Task to complete: Could you rewrite the records from the beginning up to and including the line with "Default Warrants", putting "Coverage" in place of "Insurance" and leaving everything else unchanged?

Records from a dataset
###

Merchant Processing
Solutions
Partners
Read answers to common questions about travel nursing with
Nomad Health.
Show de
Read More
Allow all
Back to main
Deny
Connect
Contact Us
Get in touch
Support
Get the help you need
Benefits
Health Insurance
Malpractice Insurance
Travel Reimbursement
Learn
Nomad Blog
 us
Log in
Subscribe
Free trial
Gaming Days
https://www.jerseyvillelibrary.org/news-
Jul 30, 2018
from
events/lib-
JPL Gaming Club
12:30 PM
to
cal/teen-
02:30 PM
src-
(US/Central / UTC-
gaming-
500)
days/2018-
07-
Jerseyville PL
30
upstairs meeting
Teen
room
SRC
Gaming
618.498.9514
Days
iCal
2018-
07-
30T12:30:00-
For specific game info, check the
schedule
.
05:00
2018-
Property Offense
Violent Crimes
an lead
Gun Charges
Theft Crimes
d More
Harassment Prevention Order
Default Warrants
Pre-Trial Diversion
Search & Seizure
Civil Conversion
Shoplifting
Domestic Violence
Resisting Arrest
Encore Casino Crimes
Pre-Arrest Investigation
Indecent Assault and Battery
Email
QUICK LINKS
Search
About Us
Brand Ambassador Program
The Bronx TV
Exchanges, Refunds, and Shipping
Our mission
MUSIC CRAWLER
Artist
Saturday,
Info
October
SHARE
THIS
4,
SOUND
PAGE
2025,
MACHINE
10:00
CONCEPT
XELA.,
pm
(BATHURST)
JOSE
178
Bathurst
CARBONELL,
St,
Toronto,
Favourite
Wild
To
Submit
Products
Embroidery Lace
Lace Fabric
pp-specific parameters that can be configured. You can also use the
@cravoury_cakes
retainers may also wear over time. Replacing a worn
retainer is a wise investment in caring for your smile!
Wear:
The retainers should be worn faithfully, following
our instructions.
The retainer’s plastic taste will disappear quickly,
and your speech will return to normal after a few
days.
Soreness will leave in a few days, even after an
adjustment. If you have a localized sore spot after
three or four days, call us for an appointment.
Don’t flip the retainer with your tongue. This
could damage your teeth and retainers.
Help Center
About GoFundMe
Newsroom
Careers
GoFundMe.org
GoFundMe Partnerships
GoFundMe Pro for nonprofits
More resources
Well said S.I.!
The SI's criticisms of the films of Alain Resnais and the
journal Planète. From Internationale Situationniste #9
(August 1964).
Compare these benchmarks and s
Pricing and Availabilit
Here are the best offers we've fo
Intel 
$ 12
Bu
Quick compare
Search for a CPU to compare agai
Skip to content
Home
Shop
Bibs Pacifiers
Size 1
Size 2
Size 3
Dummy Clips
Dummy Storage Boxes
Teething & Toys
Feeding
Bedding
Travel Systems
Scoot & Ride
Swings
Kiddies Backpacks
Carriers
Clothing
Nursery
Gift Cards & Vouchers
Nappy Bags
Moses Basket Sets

###

Exercise result:
Merchant Processing
Solutions
Partners
Read answers to common questions about travel nursing with
Nomad Health.
Show de
Read More
Allow all
Back to main
Deny
Connect
Contact Us
Get in touch
Support
Get the help you need
Benefits
Health Coverage
Malpractice Coverage
Travel Reimbursement
Learn
Nomad Blog
 us
Log in
Subscribe
Free trial
Gaming Days
https://www.jerseyvillelibrary.org/news-
Jul 30, 2018
from
events/lib-
JPL Gaming Club
12:30 PM
to
cal/teen-
02:30 PM
src-
(US/Central / UTC-
gaming-
500)
days/2018-
07-
Jerseyville PL
30
upstairs meeting
Teen
room
SRC
Gaming
618.498.9514
Days
iCal
2018-
07-
30T12:30:00-
For specific game info, check the
schedule
.
05:00
2018-
Property Offense
Violent Crimes
an lead
Gun Charges
Theft Crimes
d More
Harassment Prevention Order
Default Warrants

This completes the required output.